* **PROBLEM DETAILS**
Tally the lines of the data that include the word "pixel". Only the number is to be returned.

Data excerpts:
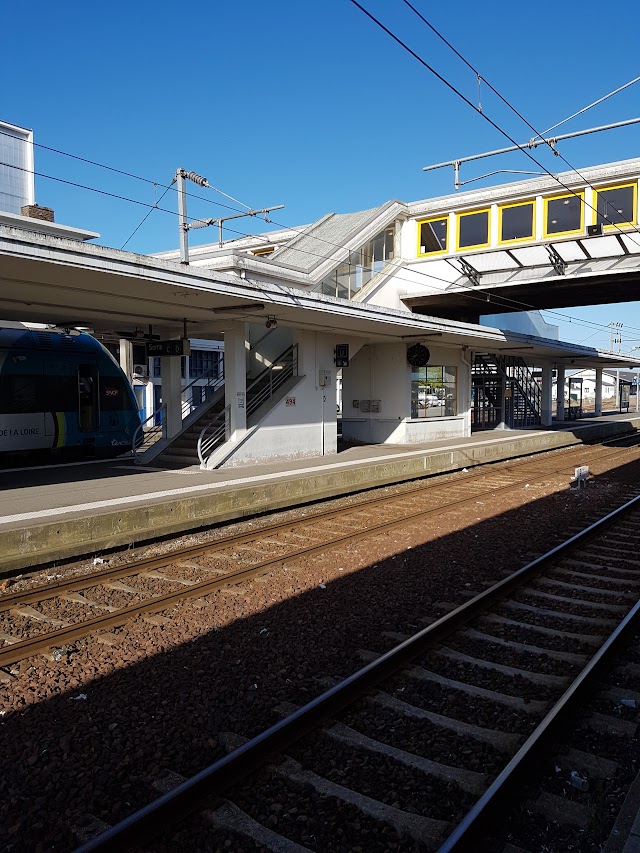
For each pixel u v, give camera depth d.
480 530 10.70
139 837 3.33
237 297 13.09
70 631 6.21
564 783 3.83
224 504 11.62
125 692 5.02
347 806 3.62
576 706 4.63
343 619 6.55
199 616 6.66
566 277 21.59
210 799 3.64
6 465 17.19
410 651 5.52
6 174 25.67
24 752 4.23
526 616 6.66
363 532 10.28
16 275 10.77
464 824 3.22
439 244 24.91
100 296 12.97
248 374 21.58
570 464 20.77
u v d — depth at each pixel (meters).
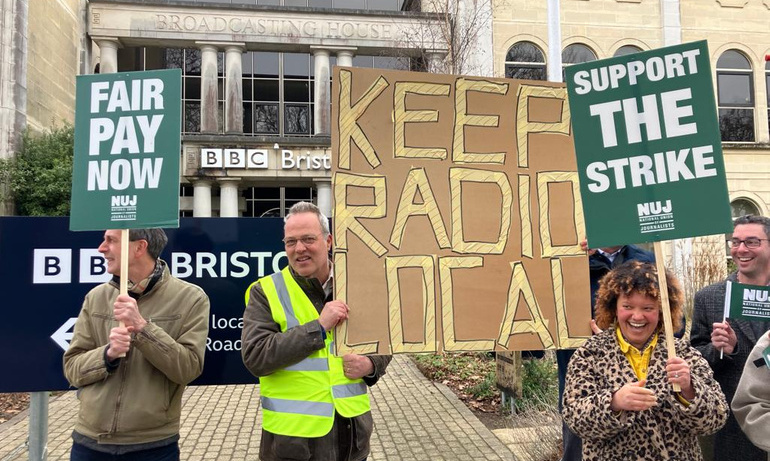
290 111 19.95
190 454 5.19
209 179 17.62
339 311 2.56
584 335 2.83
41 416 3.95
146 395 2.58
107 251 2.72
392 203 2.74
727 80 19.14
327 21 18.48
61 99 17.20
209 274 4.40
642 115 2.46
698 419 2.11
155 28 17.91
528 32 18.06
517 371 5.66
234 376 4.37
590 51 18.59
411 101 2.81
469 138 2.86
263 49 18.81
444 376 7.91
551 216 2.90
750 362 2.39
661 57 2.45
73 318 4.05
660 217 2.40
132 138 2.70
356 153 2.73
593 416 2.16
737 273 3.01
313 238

* **ANSWER SPACE**
2